In the Valsartan Heart Failure Trial (Val-HeFT), a valsartan vs. placebo prospective study in chronic HF conducted by Cohn et al, a biomarker substudy showed that not only BNP but PRA was also a strong prognostic biomarker of mortality.7 Patients in the Val-HeFT had background drug therapy; half of them were randomized to receive valsartan. ACE inhibitors, which are prescribed to 93% of the patient population, are known to raise the PRA level. A recent analysis showed that patients on ACE inhibitors had higher PRA levels than those not on ACE inhibitors. In contrast, patients on β-blockers had lower PRA levels than those not on β-blockers (Figure 1).8 The prescription of ACE inhibitors does not influence the relation between PRA and outcome (Figure 2). Not only PRA, but direct renin measurement can also be used as a prognostic biomarker in patients with HF.9 The evidence of PRA may be limited to angiotensinogen levels, which decrease in patients with HF because of liver congestion. Tsutamoto et al reported that direct renin measurement might be superior to PRA as a prognostic marker in patients with HF who are already receiving ACE inhibitors or angiotensin receptor blockers (ARB).10

Figure 1.

Distribution of plasma renin activity (PRA) from the Valsartan Heart Failure Trial (Val-HeFT) sub-analysis. The solid line shows a subgroup of patients for whom angiotensin-converting enzyme inhibitors (ACEi) were prescribed; the dashed line shows patients who were not prescribed ACE inhibitors. Patients on ACEi had higher PRA than those not on ACEi. In contrast, patients on β-blockers had lower PRA than those not on β-blockers. Reproduced with permission from Masson S, et al.8

Figure 2.

Kaplan-Meier curve for mortality by tertiles of plasma renin activity (PRA) from the Valsartan Heart Failure Trial (Val-HeFT) sub-analysis. Prescription of angiotensin-converting enzyme inhibitor (ACEi) or β-blockers does not influence the relation between PRA and outcome. Reproduced with permission from Masson S, et al.8

In this issue of the Journal, Ueda et al reported that PRA was associated with an increased risk of all-cause and cardiovascular mortality in patients with acutely decompensated HF (ADHF) already receiving renin-angiotensin system inhibitors, as seen by studying data from the registry database.11 The first unique point of this study is that the patient population was solely patients with ADHF. Previous reports of PRA are mainly available through the data obtained from clinical trials for chronic HF. In those clinical trials, the mean systolic blood pressure was 145 mmHg with a mean heart rate of 92 beats/min and a mean BNP of 892 pg/ml, whereas in the Val-HeFT trial the mean systolic blood pressure was approximately 125 mmHg with a mean heart rate of 73 beats/min and a mean BNP of 97 pg/ml.12 The second unique point is the patient population; it is obtained from a registry that reflects real-world practise. Therefore, the mean age of the patients in this study was as high as 73 years, and the mean estimated glomerular filtration rate (eGFR) as low as 38 ml/min/1.73 m2, whereas in the Val-HeFT study, the mean age was 62 years and the mean eGFR was about 60 ml/min/1.73 m2.
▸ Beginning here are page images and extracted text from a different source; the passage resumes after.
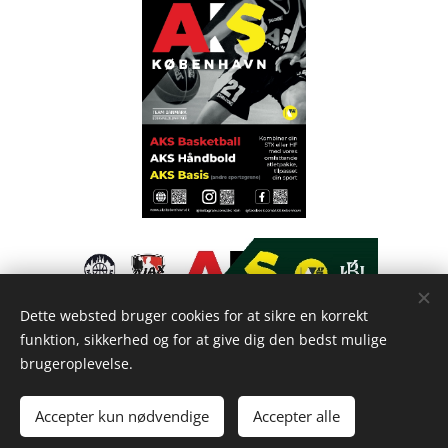
Dette websted bruger cookies for at sikre en korrekt
funktion, sikkerhed og for at give dig den bedst mulige
brugeroplevelse.
Alle rettigheder forbeholdes |
A
K
S
Sportsakademi CVR:
40983023
Accepter kun nødvendige
Accepter alle
Cookies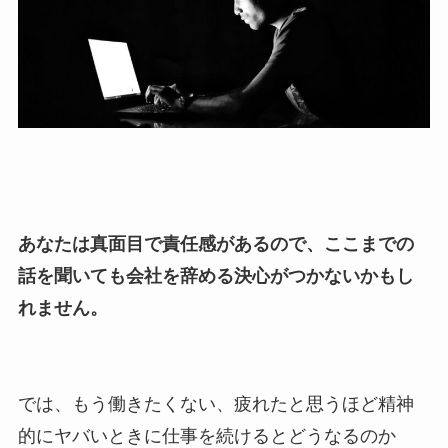
あなたは真面目で責任感があるので、ここまでの
話を聞いても会社を辞める決心がつかないかもし
れません。
では、もう働きたくない、疲れたと思うほど精神
的にヤバいときに仕事を続けるとどうなるのか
In conclusion, though renin is a traditional biomarker for HF, its prognostic value might be still preserved in the modern medical system, including when ACE inhibitors or ARB are being used in real-world situations. However, Mentz et al reported that the change in PRA level from baseline to 72 h and 96 h was not associated with 60-day outcomes as seen in a database of Diuretic Optimization Strategies in Acute Heart Failure (DOSE-HF) and Cardiorenal Rescue Study in the Acute Decompensate Heart Failure (CARRESS-HF) trials.13 Moreover, the difference in the baseline PRA did not reach statistical significance (hazard ratio: 1.28, 95% confidence interval: 0.91–1.82, P=0.16). The appropriate timing of sampling and the necessary observation period needs further studies.